PASSAGE Start Marker
Problem 5 on the Project Euler list is the following:
2520 is the smallest number that can be divided by each of the numbers from 1 to 10 without any remainder.
What is the smallest number that is evenly divisible by all of the numbers from 1 to 20?
This is asking us to compute the lowest common multiple (lcm) from 1 to 20. The lcm of two integers a and b is defined as
\[ \frac{ab}{\mbox{gcd}(a,b)} \]
In order to compute the gcd, we can use a simple algorithm, like a Euclidian reduction:
# Iterative Euclidean algorithm
gcd <- function(a,b) {
t <- 0
while (b != 0) {
t <- b
b <- a %% b
a <- t
}
a
}
Defining the lcm then becomes:
lcm <- function(a,b) {
abs(a * (b/(gcd(a,b))))
}
Now we have defined pretty much everything we need to solve the problem. We can write an iterative lcm routine that calculates the least common denominator from 1 to x:
lcm_ <- function(xs) {
l <- 1
for (i in 1:(length(xs))) {
l <- lcm(l,xs[i])
PASSAGE End Marker
DATASET RECORDS Start Marker
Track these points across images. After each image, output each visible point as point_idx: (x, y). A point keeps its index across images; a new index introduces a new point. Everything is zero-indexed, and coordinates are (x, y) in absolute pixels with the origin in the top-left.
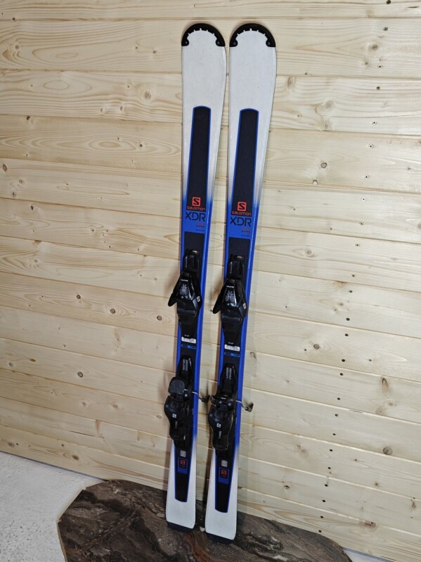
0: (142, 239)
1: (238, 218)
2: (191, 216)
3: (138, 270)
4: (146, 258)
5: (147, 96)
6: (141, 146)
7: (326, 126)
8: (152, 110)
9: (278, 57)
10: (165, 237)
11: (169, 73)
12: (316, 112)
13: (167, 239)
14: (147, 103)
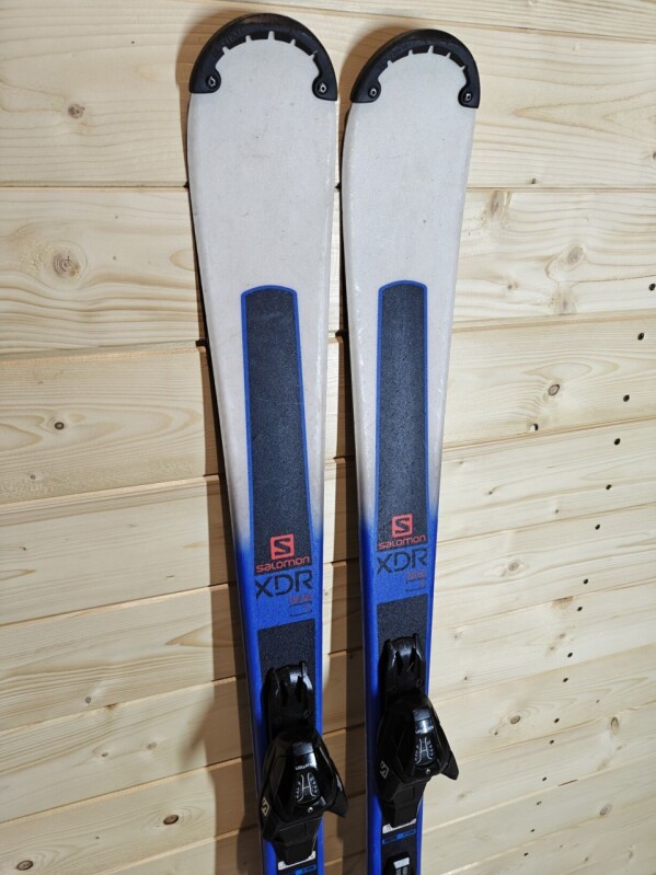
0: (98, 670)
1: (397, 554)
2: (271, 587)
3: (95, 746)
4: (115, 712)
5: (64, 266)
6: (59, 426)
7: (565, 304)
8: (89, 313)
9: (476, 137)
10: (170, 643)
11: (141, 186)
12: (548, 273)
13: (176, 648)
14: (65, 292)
DATASET RECORDS End Marker
» CHECK YOUR UNDERSTANDING
1. According to the passage about Project Euler Problem 5, what is the smallest number that can be divided by each of the numbers from 1 to 10 without any remainder?
2. In the passage about Project Euler Problem 5, rewrite the paragraph beginning "Now we have defined pretty much everything" as a single shorter sentence that keeps its main facts.

» SOLUTIONS TO EACH TASK
1. 2520

2. With almost everything needed now defined, an iterative lcm routine can be written to calculate the least common denominator from 1 to x.